Chamboulement de hiérarchie
Ça, c’est le constat. Mais quid des raisons ? Les clubs anglais se portent moins bien en Ligue des Champions qu’il y a quelques années, lorsqu’ils régnaient sur l’Europe. D’accord. Mais pourquoi ? Est-ce lié à une véritable baisse de niveau du championnat anglais ? Pour Mike Summerbee, buteur historique de Manchester City dans les années 60-70, cela n’a rien à voir avec cela. « C’est quelque chose qui peut arriver, la Champions League est une compétition très relevée, nous confie-t-il. Il n’y a aucun problème dans le football anglais. La Premier League est probablement le meilleur championnat au monde, du premier au dernier du classement » . Pour l’ancien Citizen, cet échec anglais en C1 est plutôt dû au trop grand nombre de matches disputés par les équipes britanniques. « Nous jouons plus de matches que les autres, non-stop. Nous avons la FA Cup, le Community Shield, la Community Cup, et le championnat. Mais dans ce pays, nous avons vraiment des joueurs de très grande qualité. Parfois, cela ne tourne pas comme il faut, cela arrive, c’est tout » explique-t-il.

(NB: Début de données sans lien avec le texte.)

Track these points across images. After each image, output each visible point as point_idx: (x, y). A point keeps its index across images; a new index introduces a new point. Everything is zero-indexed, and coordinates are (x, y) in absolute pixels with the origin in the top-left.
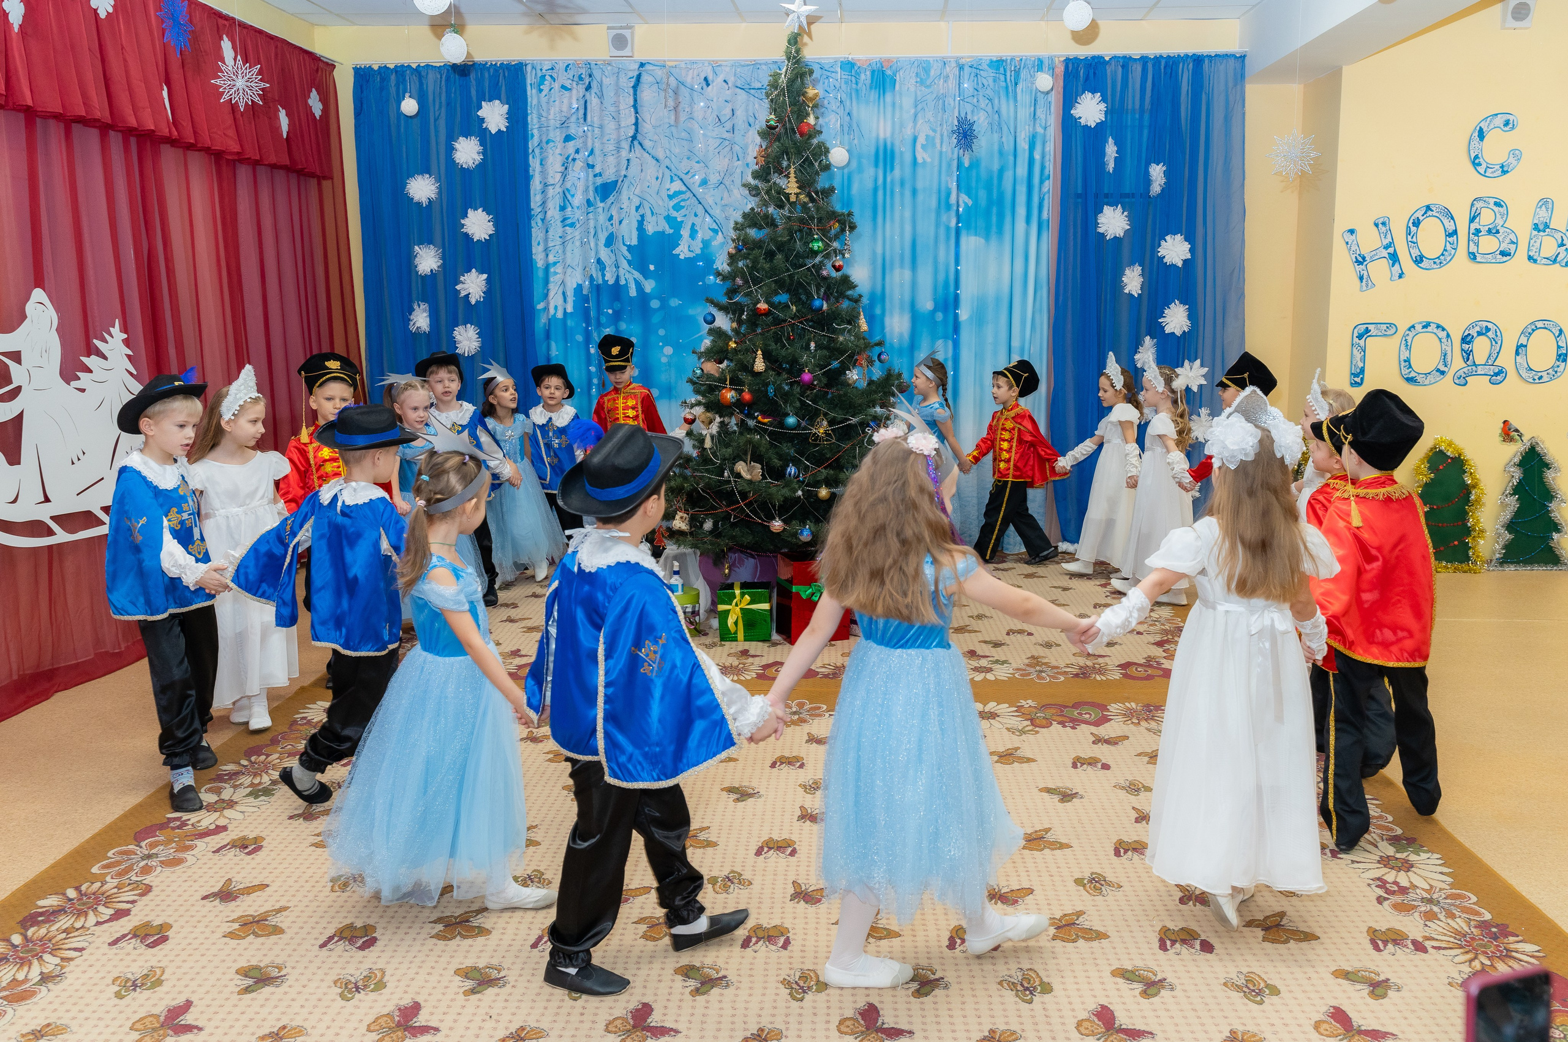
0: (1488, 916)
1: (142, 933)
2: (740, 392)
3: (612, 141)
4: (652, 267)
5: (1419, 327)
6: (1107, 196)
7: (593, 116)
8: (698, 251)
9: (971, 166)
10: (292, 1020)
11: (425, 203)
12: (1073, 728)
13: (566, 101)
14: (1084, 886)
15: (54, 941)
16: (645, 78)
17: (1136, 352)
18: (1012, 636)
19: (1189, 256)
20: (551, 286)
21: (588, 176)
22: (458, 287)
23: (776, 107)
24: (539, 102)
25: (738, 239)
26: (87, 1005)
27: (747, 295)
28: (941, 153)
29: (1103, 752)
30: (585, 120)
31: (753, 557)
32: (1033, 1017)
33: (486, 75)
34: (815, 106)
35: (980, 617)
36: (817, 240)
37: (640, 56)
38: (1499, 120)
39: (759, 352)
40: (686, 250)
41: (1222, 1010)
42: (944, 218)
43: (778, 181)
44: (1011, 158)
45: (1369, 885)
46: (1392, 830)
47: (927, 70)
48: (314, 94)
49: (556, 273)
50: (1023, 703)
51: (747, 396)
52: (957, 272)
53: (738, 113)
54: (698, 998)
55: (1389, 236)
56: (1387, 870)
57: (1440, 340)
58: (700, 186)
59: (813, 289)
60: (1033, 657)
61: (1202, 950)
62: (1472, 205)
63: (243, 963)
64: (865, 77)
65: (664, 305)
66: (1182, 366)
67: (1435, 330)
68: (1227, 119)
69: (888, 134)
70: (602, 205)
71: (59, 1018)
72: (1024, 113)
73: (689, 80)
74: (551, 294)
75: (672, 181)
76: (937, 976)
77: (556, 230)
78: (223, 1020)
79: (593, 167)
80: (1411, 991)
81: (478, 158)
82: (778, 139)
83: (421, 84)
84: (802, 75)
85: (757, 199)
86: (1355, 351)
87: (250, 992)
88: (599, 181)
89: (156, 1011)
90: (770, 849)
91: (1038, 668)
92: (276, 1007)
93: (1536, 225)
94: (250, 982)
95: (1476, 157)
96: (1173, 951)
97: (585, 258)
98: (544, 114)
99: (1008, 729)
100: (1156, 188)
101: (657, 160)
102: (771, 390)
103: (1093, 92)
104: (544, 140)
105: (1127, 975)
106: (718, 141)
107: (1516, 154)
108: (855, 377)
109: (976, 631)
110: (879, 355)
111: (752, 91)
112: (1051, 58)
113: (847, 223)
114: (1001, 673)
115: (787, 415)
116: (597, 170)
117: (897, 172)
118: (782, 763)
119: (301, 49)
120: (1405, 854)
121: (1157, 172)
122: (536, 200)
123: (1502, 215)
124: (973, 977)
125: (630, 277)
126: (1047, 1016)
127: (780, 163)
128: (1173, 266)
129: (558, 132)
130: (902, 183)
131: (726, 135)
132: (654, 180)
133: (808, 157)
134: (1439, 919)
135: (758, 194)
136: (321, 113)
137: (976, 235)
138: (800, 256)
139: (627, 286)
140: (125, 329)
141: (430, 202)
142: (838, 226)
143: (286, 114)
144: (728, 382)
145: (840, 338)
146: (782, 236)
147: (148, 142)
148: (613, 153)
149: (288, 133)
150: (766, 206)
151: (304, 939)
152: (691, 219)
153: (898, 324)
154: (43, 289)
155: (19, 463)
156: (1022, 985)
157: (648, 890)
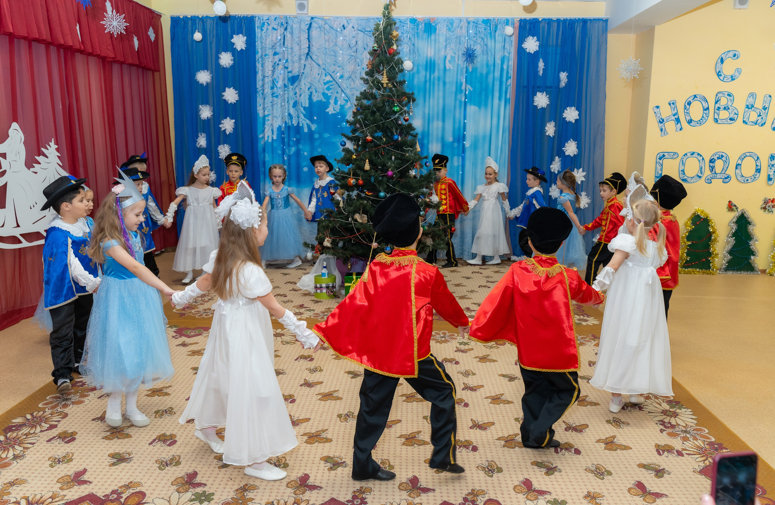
0: (713, 440)
1: (63, 436)
2: (357, 180)
3: (297, 56)
4: (315, 118)
5: (689, 155)
6: (538, 87)
7: (288, 43)
8: (338, 111)
9: (472, 71)
10: (135, 479)
11: (205, 84)
13: (274, 35)
14: (519, 422)
15: (20, 439)
16: (314, 25)
17: (551, 164)
19: (578, 118)
20: (266, 126)
21: (285, 72)
22: (220, 126)
23: (378, 40)
24: (261, 35)
25: (358, 105)
26: (36, 470)
27: (362, 132)
28: (458, 64)
30: (284, 44)
31: (362, 260)
32: (493, 483)
33: (236, 22)
34: (397, 40)
36: (396, 106)
37: (311, 14)
38: (731, 54)
39: (367, 160)
40: (332, 110)
41: (584, 482)
42: (459, 97)
43: (378, 77)
44: (492, 68)
45: (656, 424)
47: (452, 24)
48: (151, 29)
49: (268, 120)
51: (361, 182)
52: (465, 123)
53: (359, 43)
54: (331, 472)
55: (676, 110)
56: (665, 417)
57: (699, 161)
58: (340, 78)
59: (394, 130)
61: (575, 453)
62: (717, 95)
63: (111, 451)
64: (422, 26)
65: (321, 137)
66: (574, 170)
67: (697, 156)
68: (598, 51)
69: (432, 55)
70: (291, 87)
71: (22, 476)
72: (499, 46)
73: (335, 26)
74: (266, 130)
75: (326, 76)
77: (269, 99)
78: (102, 478)
79: (287, 68)
80: (675, 474)
81: (231, 63)
82: (378, 56)
83: (204, 25)
84: (391, 25)
85: (367, 85)
86: (658, 166)
87: (115, 465)
88: (290, 75)
89: (69, 473)
92: (127, 472)
93: (747, 105)
94: (115, 460)
95: (719, 72)
96: (561, 453)
97: (283, 113)
98: (264, 41)
100: (563, 84)
101: (319, 65)
102: (372, 179)
103: (533, 36)
104: (264, 54)
105: (539, 464)
106: (349, 57)
107: (739, 71)
108: (414, 174)
109: (470, 298)
110: (426, 163)
111: (366, 32)
112: (513, 19)
113: (411, 98)
115: (380, 191)
116: (290, 69)
117: (436, 74)
119: (145, 7)
120: (675, 409)
121: (563, 76)
122: (259, 84)
123: (731, 100)
125: (304, 122)
126: (499, 483)
127: (379, 68)
128: (570, 122)
129: (270, 51)
130: (439, 79)
131: (353, 54)
132: (317, 75)
133: (393, 65)
134: (690, 441)
135: (368, 83)
136: (154, 39)
137: (474, 105)
138: (388, 114)
139: (303, 126)
140: (57, 143)
141: (207, 84)
142: (406, 100)
143: (138, 39)
144: (352, 175)
145: (407, 155)
146: (379, 103)
147: (69, 51)
148: (297, 61)
149: (138, 49)
150: (372, 89)
151: (141, 440)
152: (335, 95)
153: (435, 148)
154: (17, 123)
155: (5, 208)
156: (488, 468)
157: (308, 420)
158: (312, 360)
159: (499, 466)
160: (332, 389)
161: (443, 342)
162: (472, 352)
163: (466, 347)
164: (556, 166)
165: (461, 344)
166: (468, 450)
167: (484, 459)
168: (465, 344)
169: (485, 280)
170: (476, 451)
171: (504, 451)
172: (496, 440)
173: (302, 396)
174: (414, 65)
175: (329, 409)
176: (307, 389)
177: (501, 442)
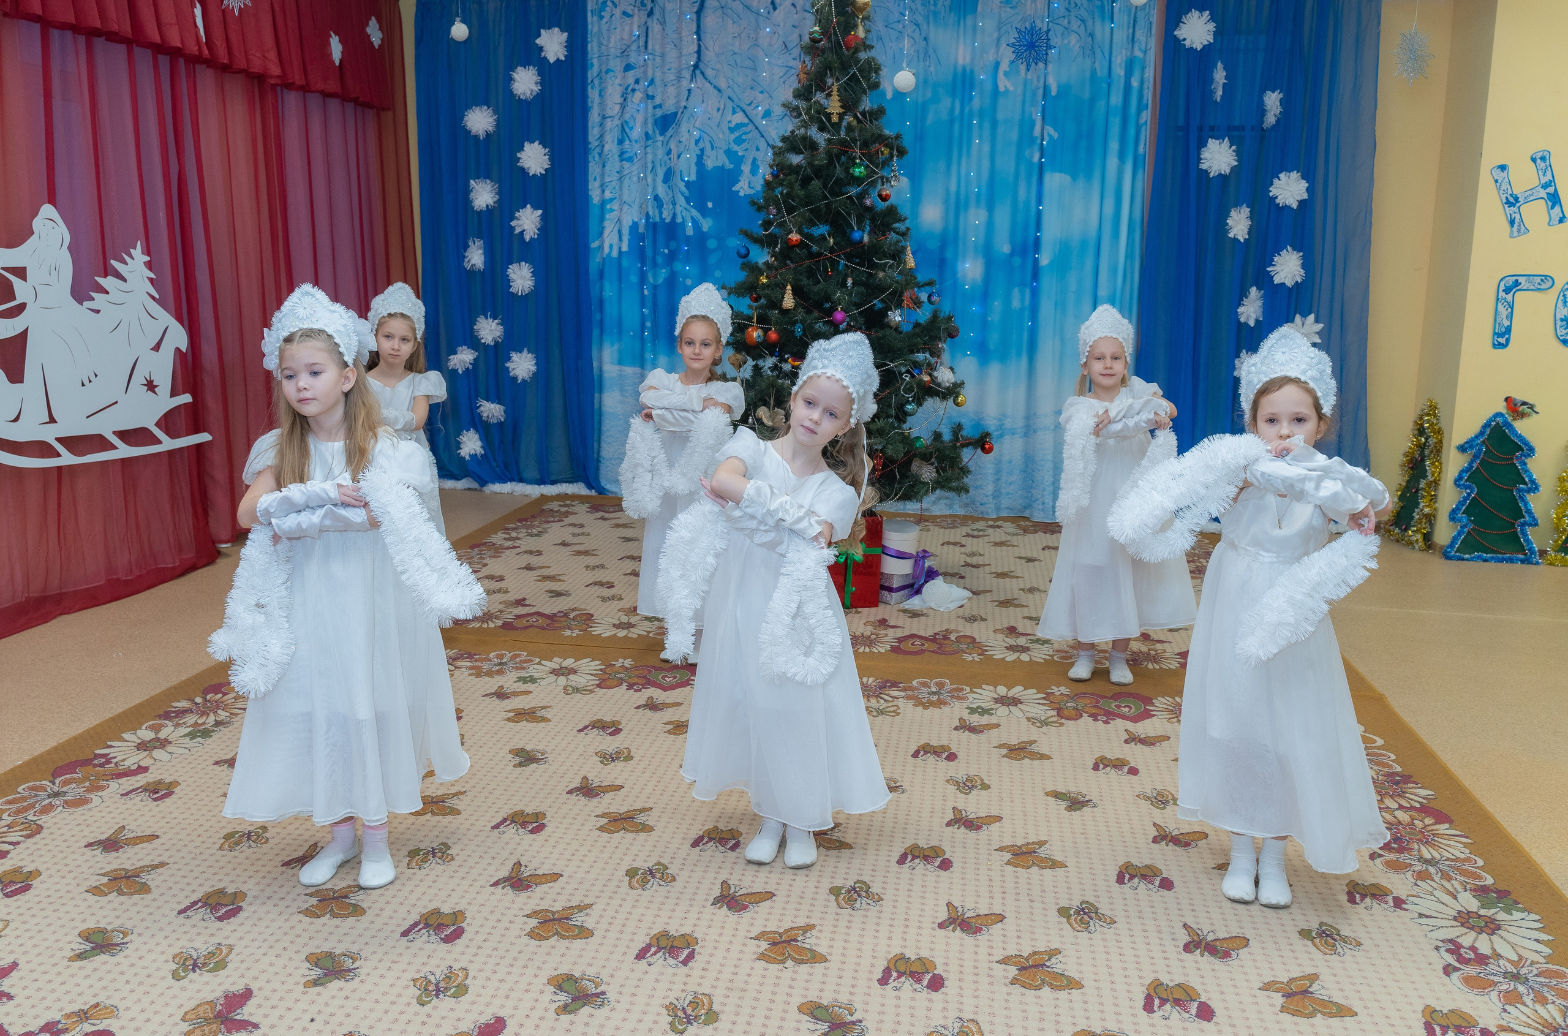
2: (766, 331)
3: (673, 71)
4: (710, 205)
6: (1212, 128)
7: (654, 44)
9: (1058, 95)
10: (109, 996)
11: (482, 135)
12: (1106, 722)
13: (627, 28)
14: (1068, 917)
16: (710, 3)
17: (1239, 305)
19: (1305, 196)
20: (606, 224)
21: (647, 108)
22: (513, 223)
23: (822, 18)
24: (600, 29)
25: (775, 164)
27: (780, 225)
28: (1025, 83)
29: (1135, 754)
30: (646, 47)
33: (546, 1)
34: (866, 17)
35: (1032, 590)
36: (860, 165)
39: (789, 287)
40: (746, 187)
42: (1027, 153)
44: (1105, 85)
45: (1439, 948)
46: (1479, 877)
48: (373, 22)
49: (612, 210)
50: (1055, 689)
51: (773, 336)
52: (1039, 214)
54: (562, 1017)
55: (1549, 173)
56: (1464, 929)
58: (763, 117)
59: (853, 221)
61: (1197, 1015)
65: (720, 245)
66: (1293, 321)
69: (968, 61)
70: (661, 138)
72: (1121, 35)
73: (754, 4)
74: (606, 232)
75: (734, 112)
76: (854, 1019)
77: (614, 164)
79: (653, 97)
81: (536, 89)
82: (822, 53)
85: (796, 120)
86: (1501, 306)
87: (82, 959)
88: (659, 113)
90: (710, 839)
92: (100, 979)
94: (88, 946)
96: (1161, 1013)
97: (643, 195)
98: (605, 42)
100: (1270, 119)
101: (719, 90)
102: (798, 330)
103: (1201, 10)
104: (604, 70)
106: (784, 70)
108: (898, 318)
110: (930, 296)
113: (894, 147)
114: (1039, 654)
116: (658, 101)
117: (976, 103)
120: (1493, 911)
121: (1272, 100)
122: (593, 133)
124: (899, 1023)
125: (687, 215)
127: (825, 83)
128: (1287, 207)
129: (618, 62)
130: (981, 114)
131: (792, 63)
132: (715, 111)
133: (855, 72)
134: (1524, 1004)
135: (800, 115)
136: (380, 43)
137: (1061, 172)
138: (840, 183)
139: (683, 224)
140: (147, 251)
141: (488, 135)
142: (886, 151)
143: (340, 41)
144: (755, 320)
145: (881, 275)
146: (821, 160)
147: (181, 61)
148: (673, 82)
149: (341, 61)
150: (806, 128)
151: (166, 902)
152: (753, 154)
153: (970, 269)
154: (55, 206)
155: (22, 381)
157: (555, 877)
158: (618, 731)
160: (638, 806)
161: (932, 704)
162: (994, 731)
163: (985, 720)
164: (1251, 310)
165: (973, 711)
166: (917, 986)
167: (952, 1014)
168: (984, 712)
170: (936, 990)
171: (1009, 993)
172: (997, 962)
173: (564, 818)
174: (923, 81)
175: (613, 853)
176: (581, 801)
177: (1008, 967)
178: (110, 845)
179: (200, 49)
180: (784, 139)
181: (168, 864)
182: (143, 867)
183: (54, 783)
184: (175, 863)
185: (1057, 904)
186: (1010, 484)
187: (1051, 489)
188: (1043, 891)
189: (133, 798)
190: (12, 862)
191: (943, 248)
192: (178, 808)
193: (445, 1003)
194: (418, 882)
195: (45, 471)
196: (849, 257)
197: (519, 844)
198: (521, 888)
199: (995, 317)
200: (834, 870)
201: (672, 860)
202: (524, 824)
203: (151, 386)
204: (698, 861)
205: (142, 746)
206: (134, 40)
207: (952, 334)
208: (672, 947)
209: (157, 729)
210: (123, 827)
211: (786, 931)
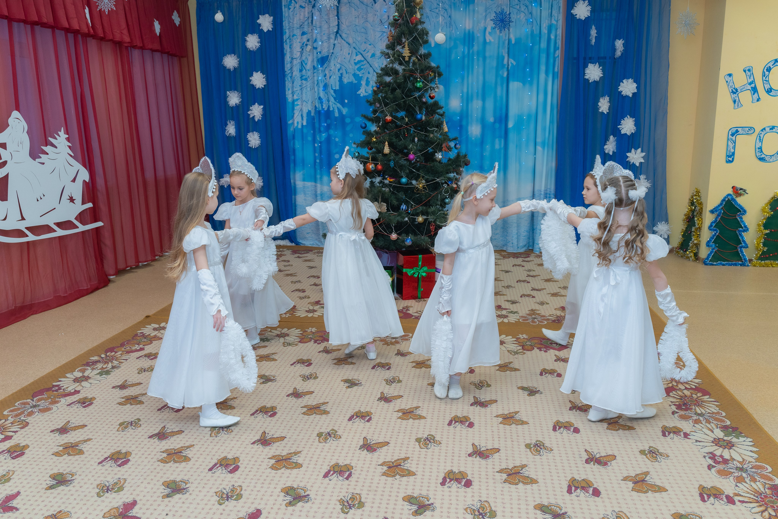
2: (376, 165)
3: (326, 35)
5: (768, 129)
6: (590, 58)
7: (316, 21)
9: (516, 43)
11: (232, 69)
12: (545, 351)
13: (302, 14)
14: (530, 449)
16: (343, 0)
17: (605, 145)
18: (523, 298)
19: (636, 91)
20: (295, 111)
21: (314, 53)
22: (249, 113)
23: (399, 9)
24: (289, 15)
25: (378, 82)
27: (381, 112)
28: (499, 36)
29: (560, 367)
30: (312, 23)
31: (386, 253)
33: (262, 1)
34: (420, 8)
35: (508, 287)
36: (420, 81)
39: (387, 143)
40: (364, 92)
42: (501, 72)
43: (399, 49)
44: (538, 38)
45: (705, 457)
46: (724, 421)
48: (175, 13)
49: (298, 105)
50: (520, 336)
51: (380, 167)
52: (507, 101)
54: (289, 508)
55: (752, 77)
56: (717, 447)
58: (371, 57)
59: (417, 109)
60: (532, 310)
61: (593, 494)
65: (352, 121)
66: (630, 152)
68: (660, 13)
69: (471, 27)
70: (321, 69)
72: (545, 13)
73: (365, 1)
74: (295, 116)
75: (357, 55)
76: (429, 503)
77: (298, 82)
79: (316, 48)
81: (258, 45)
82: (399, 26)
85: (388, 60)
86: (729, 143)
88: (320, 56)
90: (357, 417)
91: (533, 316)
96: (575, 494)
97: (313, 97)
98: (291, 21)
99: (508, 351)
100: (618, 53)
101: (349, 44)
102: (392, 164)
105: (544, 509)
108: (440, 157)
109: (504, 295)
110: (455, 145)
113: (436, 72)
114: (512, 318)
115: (402, 177)
116: (319, 50)
117: (475, 48)
118: (379, 366)
120: (730, 438)
121: (619, 44)
122: (287, 66)
124: (451, 504)
125: (335, 106)
127: (400, 40)
128: (627, 96)
129: (298, 31)
130: (478, 53)
132: (347, 55)
133: (416, 36)
134: (746, 482)
135: (389, 57)
136: (179, 23)
137: (517, 81)
138: (410, 90)
139: (333, 111)
140: (67, 132)
141: (235, 68)
142: (432, 74)
143: (159, 24)
144: (370, 159)
145: (432, 136)
146: (400, 79)
147: (80, 36)
148: (326, 41)
149: (160, 33)
150: (393, 64)
151: (92, 458)
152: (367, 75)
153: (475, 130)
154: (19, 112)
155: (7, 200)
156: (479, 511)
157: (283, 438)
159: (493, 509)
164: (610, 147)
166: (459, 485)
167: (476, 499)
169: (526, 273)
170: (469, 487)
171: (503, 487)
172: (497, 472)
173: (286, 409)
174: (449, 38)
175: (310, 425)
176: (293, 400)
177: (503, 474)
178: (63, 430)
179: (89, 30)
180: (382, 69)
181: (92, 439)
182: (80, 441)
183: (33, 401)
184: (96, 439)
185: (525, 442)
186: (496, 234)
187: (516, 236)
188: (518, 436)
189: (73, 407)
190: (14, 441)
191: (461, 120)
192: (95, 411)
193: (231, 504)
194: (216, 444)
195: (21, 243)
196: (415, 127)
197: (264, 423)
198: (266, 445)
199: (487, 153)
200: (417, 430)
201: (339, 428)
202: (266, 413)
203: (72, 200)
204: (352, 428)
205: (76, 380)
206: (55, 26)
207: (467, 164)
208: (341, 471)
209: (83, 371)
210: (69, 421)
211: (396, 461)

La multiplication des matches peut être une raison. Néanmoins, il y en avait tout autant il y a quelques années, quand les clubs anglais cartonnaient en C1. Il serait plus crédible d’affirmer que le chamboulement de hiérarchie, avec l’arrivée de Manchester City dans le Big Four, a eu son influence. Liverpool avait une véritable tradition en Ligue des Champions, alors que les Citizens découvrent la compétition et, clairement, ils n’y arrivent pas. Ils n’ont pas été aidés par le tirage au sort, certes. Bayern Munich, Villarreal et Naples l’an dernier, Real Madrid, Ajax et Dortmund cette saison. Compliqué, pour des « novices » . Arsenal, pour sa part, n’a plus sa splendeur d’il y a quelques saisons. Il suffit de voir ses résultats (et ses prestations) en Premier League pour le comprendre. Et Manchester United ? Le club domine de la tête et des épaules son championnat. Pourtant, en Ligue des Champions, les Red Devils galèrent. D’accord, mardi soir, sans cette expulsion de Nani, United serait peut-être (sûrement ?) passé, et on serait là en train de parler d’une toute autre histoire. Ou même de ne pas en parler du tout. Mais le football est fait de détails. Et ce sont souvent ces détails qui contribuent à écrire l’histoire. Une histoire qui ne sera pas contée en anglais, cette année.